(Data supplied)
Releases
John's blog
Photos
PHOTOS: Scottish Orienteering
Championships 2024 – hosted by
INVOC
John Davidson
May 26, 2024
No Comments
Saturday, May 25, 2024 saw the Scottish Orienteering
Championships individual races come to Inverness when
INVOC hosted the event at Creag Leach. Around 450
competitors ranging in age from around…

---

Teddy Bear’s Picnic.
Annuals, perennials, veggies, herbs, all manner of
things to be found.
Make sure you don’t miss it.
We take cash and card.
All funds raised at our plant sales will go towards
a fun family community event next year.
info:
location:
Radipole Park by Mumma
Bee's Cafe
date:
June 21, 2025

(What needs to be done) Copy the lines starting at the one containing "Teddy Bear’s Picnic." and ending at the one containing "June 21, 2025", keeping both of those lines.

(Output below)
Teddy Bear’s Picnic.
Annuals, perennials, veggies, herbs, all manner of
things to be found.
Make sure you don’t miss it.
We take cash and card.
All funds raised at our plant sales will go towards
a fun family community event next year.
info:
location:
Radipole Park by Mumma
Bee's Cafe
date:
June 21, 2025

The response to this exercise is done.